Nos sociétés ne reconnaissent que les richesses produites par le marché et le travail. Elles ignorent le gisement d'une vie associative qui concerne pourtant, dans notre pays, un Français sur deux. Non productives, ces activités fondées sur l'échange réciproque, sur la relation à l'autre ? En réalité, leur rôle économique est fondamental dans les domaines qui sont désormais au cœur de la croissance : santé, éducation, action sociale, culture et loisirs. La mutation actuelle de notre société permet l'émergence d'une véritable économie de la personne, dans laquelle l'implication humaine jouera le premier rôle : les liens créeront plus de richesse que les biens... Et si les associations d'aujourd'hui étaient en passe de devenir les entreprises de demain ?

 

"Vers une économie plurielle. Un travail, une activité, un revenu pour tous" Syros

Quel avenir se forge notre société ? Le chômage est-il incurable ? Les emplois " jeunes " du gouvernement socialiste sont-ils un nouveau cache-misère ? La réduction du temps de travail est-elle une action généreuse ou calamiteuse ? Faut-il écouter ceux qui ne jurent que par la libéralisation des échanges mondiaux, ou ceux qui ne croient plus qu'à la débrouille ? C'est pour donner du sens à " ce bruit et à cette fureur " du monde qu'il faut lire Guy Aznar, Alain Caillé, Jean-Louis Laville, Jacques Robin et Roger Sue.
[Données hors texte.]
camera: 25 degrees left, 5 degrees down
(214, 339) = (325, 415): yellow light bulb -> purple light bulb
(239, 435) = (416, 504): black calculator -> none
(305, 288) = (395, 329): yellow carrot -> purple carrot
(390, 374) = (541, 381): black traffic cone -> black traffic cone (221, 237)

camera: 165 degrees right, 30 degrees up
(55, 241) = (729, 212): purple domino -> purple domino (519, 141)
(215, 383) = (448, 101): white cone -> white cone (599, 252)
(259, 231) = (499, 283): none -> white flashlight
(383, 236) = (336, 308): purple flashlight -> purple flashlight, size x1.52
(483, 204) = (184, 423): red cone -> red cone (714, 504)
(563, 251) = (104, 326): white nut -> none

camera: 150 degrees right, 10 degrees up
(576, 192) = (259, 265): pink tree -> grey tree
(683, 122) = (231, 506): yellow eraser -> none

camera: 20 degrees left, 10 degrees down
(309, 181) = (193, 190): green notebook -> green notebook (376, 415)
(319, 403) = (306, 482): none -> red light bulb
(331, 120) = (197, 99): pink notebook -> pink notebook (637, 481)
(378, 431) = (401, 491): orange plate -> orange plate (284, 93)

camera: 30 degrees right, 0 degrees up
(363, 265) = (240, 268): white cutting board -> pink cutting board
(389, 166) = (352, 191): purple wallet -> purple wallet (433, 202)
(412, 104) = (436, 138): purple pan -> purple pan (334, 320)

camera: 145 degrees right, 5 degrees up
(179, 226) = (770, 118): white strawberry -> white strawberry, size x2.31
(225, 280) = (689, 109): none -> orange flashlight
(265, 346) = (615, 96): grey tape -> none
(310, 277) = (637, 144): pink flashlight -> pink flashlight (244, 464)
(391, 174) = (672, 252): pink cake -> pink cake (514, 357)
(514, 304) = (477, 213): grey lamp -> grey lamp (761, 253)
Pionniers, chacun à leur façon, de réflexions et de propositions novatrices sur le revenu minimum, sur le temps de travail et sur ces activités construisant une " économie solidaire ", un " tiers secteur " ou un " secteur quaternaire ", les auteurs proposent ici les lignes de force d'un projet économique et politique visant à dépasser la crise du salariat : ce qu'ils appellent " économie plurielle " est une façon de concevoir l'économie pour sortir du face-à-face entre l'Etat et le marché, afin d'agir concrètement sur le terrain économique, politique, associatif... Cet ensemble cohérent de propositions, déjà expérimentées, en France ou ailleurs, ne peut laisser personne indifférent. Ce livre en forme de débat - la démocratie se nourrit des différences - ouvre de nombreuses portes à ceux pour qui le capitalisme n'est pas un horizon indépassable.